**WHAT IS EXPECTED**
Please restate each line of the material word for word and omit any pictures.

**SOURCE MATERIAL**
──────────
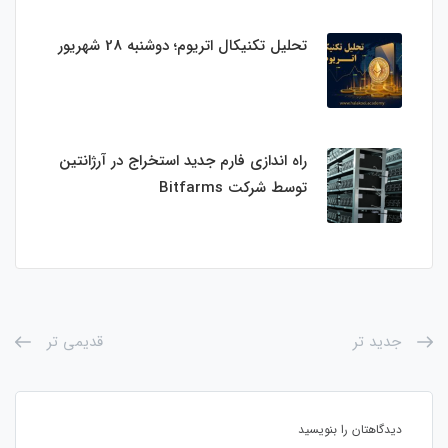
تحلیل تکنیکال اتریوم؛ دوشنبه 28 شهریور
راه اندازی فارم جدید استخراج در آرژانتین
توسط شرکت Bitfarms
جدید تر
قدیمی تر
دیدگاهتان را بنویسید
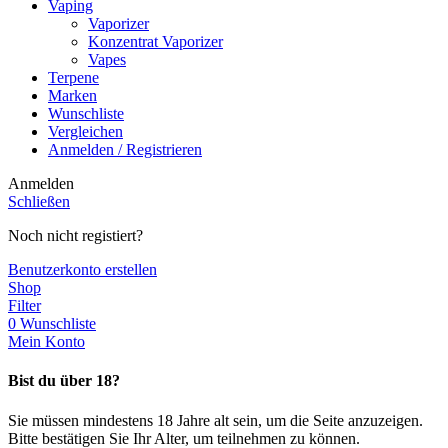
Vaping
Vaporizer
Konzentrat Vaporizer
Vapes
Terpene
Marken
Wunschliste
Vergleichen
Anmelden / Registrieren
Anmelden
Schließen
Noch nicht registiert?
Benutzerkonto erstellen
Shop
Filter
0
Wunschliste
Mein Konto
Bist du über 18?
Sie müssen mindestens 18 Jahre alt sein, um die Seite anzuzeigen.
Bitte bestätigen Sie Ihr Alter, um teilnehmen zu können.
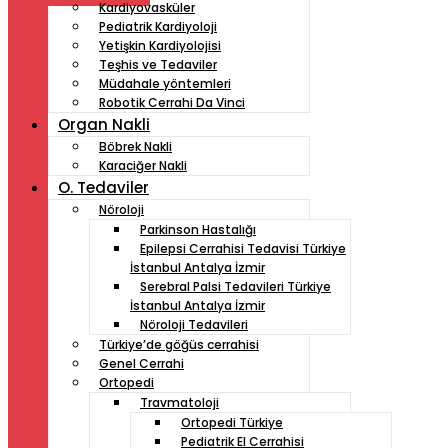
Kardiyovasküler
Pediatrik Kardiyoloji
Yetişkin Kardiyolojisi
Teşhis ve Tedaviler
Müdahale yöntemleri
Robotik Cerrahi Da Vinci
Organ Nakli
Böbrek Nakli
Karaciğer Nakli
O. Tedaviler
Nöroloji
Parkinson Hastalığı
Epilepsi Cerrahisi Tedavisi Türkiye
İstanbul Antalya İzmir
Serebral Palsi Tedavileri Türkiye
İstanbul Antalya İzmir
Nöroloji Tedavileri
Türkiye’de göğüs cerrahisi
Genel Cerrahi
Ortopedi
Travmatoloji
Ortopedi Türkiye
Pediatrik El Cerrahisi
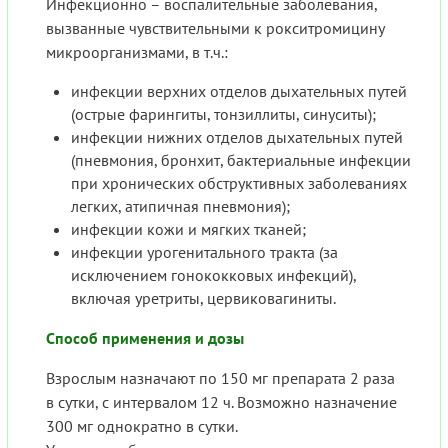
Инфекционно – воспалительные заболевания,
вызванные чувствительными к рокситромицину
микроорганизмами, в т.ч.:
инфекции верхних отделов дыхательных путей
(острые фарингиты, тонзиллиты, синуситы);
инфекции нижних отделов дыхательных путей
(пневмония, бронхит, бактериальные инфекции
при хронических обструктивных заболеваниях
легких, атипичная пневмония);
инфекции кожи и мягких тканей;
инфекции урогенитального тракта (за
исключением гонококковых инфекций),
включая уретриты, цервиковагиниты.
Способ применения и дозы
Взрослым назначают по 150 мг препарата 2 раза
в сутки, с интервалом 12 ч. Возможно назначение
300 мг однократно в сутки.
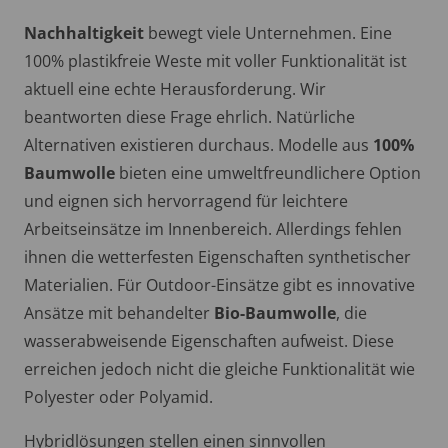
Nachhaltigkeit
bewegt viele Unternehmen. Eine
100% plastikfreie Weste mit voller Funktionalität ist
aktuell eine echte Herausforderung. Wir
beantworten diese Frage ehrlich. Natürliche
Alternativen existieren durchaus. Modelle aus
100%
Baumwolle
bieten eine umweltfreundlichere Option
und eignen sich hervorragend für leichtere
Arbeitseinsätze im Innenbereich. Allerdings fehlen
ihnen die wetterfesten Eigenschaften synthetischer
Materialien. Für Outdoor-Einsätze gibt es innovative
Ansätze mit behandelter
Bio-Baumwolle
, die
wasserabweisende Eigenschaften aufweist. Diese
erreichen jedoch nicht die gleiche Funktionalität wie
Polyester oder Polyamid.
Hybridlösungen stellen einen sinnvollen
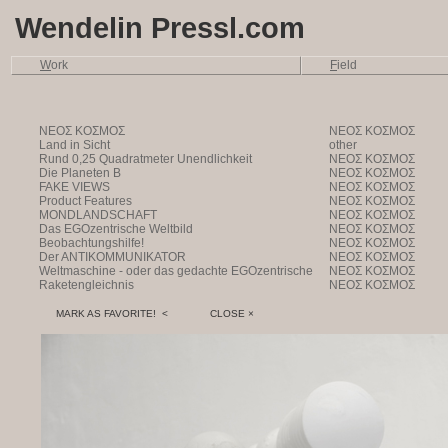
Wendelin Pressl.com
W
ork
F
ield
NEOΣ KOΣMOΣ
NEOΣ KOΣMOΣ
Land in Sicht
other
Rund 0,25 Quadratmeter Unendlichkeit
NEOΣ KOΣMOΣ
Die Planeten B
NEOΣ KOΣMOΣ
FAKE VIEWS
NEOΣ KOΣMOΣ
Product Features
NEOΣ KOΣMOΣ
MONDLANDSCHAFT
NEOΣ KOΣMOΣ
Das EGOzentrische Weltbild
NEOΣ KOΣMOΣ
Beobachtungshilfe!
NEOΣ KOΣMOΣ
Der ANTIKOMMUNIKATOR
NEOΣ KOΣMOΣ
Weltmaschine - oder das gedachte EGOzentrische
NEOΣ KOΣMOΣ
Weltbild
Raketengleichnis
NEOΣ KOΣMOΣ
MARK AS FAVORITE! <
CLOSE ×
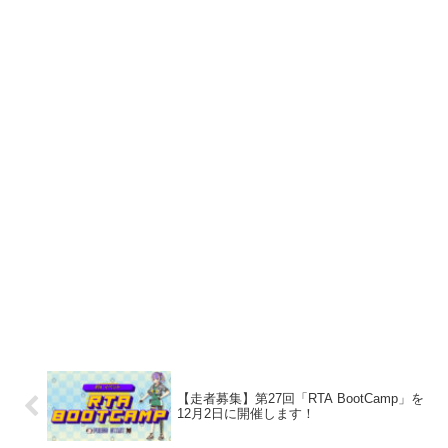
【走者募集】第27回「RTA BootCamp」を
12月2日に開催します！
──────────
**EXERCISE ANSWER**
تحلیل تکنیکال اتریوم؛ دوشنبه 28 شهریور
راه اندازی فارم جدید استخراج در آرژانتین
توسط شرکت Bitfarms
جدید تر
قدیمی تر
دیدگاهتان را بنویسید
Vaping
Vaporizer
Konzentrat Vaporizer
Vapes
Terpene
Marken
Wunschliste
Vergleichen
Anmelden / Registrieren
Anmelden
Schließen
Noch nicht registiert?
Benutzerkonto erstellen
Shop
Filter
0
Wunschliste
Mein Konto
Bist du über 18?
Sie müssen mindestens 18 Jahre alt sein, um die Seite anzuzeigen.
Bitte bestätigen Sie Ihr Alter, um teilnehmen zu können.
Kardiyovasküler
Pediatrik Kardiyoloji
Yetişkin Kardiyolojisi
Teşhis ve Tedaviler
Müdahale yöntemleri
Robotik Cerrahi Da Vinci
Organ Nakli
Böbrek Nakli
Karaciğer Nakli
O. Tedaviler
Nöroloji
Parkinson Hastalığı
Epilepsi Cerrahisi Tedavisi Türkiye
İstanbul Antalya İzmir
Serebral Palsi Tedavileri Türkiye
İstanbul Antalya İzmir
Nöroloji Tedavileri
Türkiye’de göğüs cerrahisi
Genel Cerrahi
Ortopedi
Travmatoloji
Ortopedi Türkiye
Pediatrik El Cerrahisi
Инфекционно – воспалительные заболевания,
вызванные чувствительными к рокситромицину
микроорганизмами, в т.ч.:
инфекции верхних отделов дыхательных путей
(острые фарингиты, тонзиллиты, синуситы);
инфекции нижних отделов дыхательных путей
(пневмония, бронхит, бактериальные инфекции
при хронических обструктивных заболеваниях
легких, атипичная пневмония);
инфекции кожи и мягких тканей;
инфекции урогенитального тракта (за
исключением гонококковых инфекций),
включая уретриты, цервиковагиниты.
Способ применения и дозы
Взрослым назначают по 150 мг препарата 2 раза
в сутки, с интервалом 12 ч. Возможно назначение
300 мг однократно в сутки.
Nachhaltigkeit
bewegt viele Unternehmen. Eine
100% plastikfreie Weste mit voller Funktionalität ist
aktuell eine echte Herausforderung. Wir
beantworten diese Frage ehrlich. Natürliche
Alternativen existieren durchaus. Modelle aus
100%
Baumwolle
bieten eine umweltfreundlichere Option
und eignen sich hervorragend für leichtere
Arbeitseinsätze im Innenbereich. Allerdings fehlen
ihnen die wetterfesten Eigenschaften synthetischer
Materialien. Für Outdoor-Einsätze gibt es innovative
Ansätze mit behandelter
Bio-Baumwolle
, die
wasserabweisende Eigenschaften aufweist. Diese
erreichen jedoch nicht die gleiche Funktionalität wie
Polyester oder Polyamid.
Hybridlösungen stellen einen sinnvollen
Wendelin Pressl.com
W
ork
F
ield
NEOΣ KOΣMOΣ
NEOΣ KOΣMOΣ
Land in Sicht
other
Rund 0,25 Quadratmeter Unendlichkeit
NEOΣ KOΣMOΣ
Die Planeten B
NEOΣ KOΣMOΣ
FAKE VIEWS
NEOΣ KOΣMOΣ
Product Features
NEOΣ KOΣMOΣ
MONDLANDSCHAFT
NEOΣ KOΣMOΣ
Das EGOzentrische Weltbild
NEOΣ KOΣMOΣ
Beobachtungshilfe!
NEOΣ KOΣMOΣ
Der ANTIKOMMUNIKATOR
NEOΣ KOΣMOΣ
Weltmaschine - oder das gedachte EGOzentrische
NEOΣ KOΣMOΣ
Weltbild
Raketengleichnis
NEOΣ KOΣMOΣ
MARK AS FAVORITE! <
CLOSE ×
【走者募集】第27回「RTA BootCamp」を
12月2日に開催します！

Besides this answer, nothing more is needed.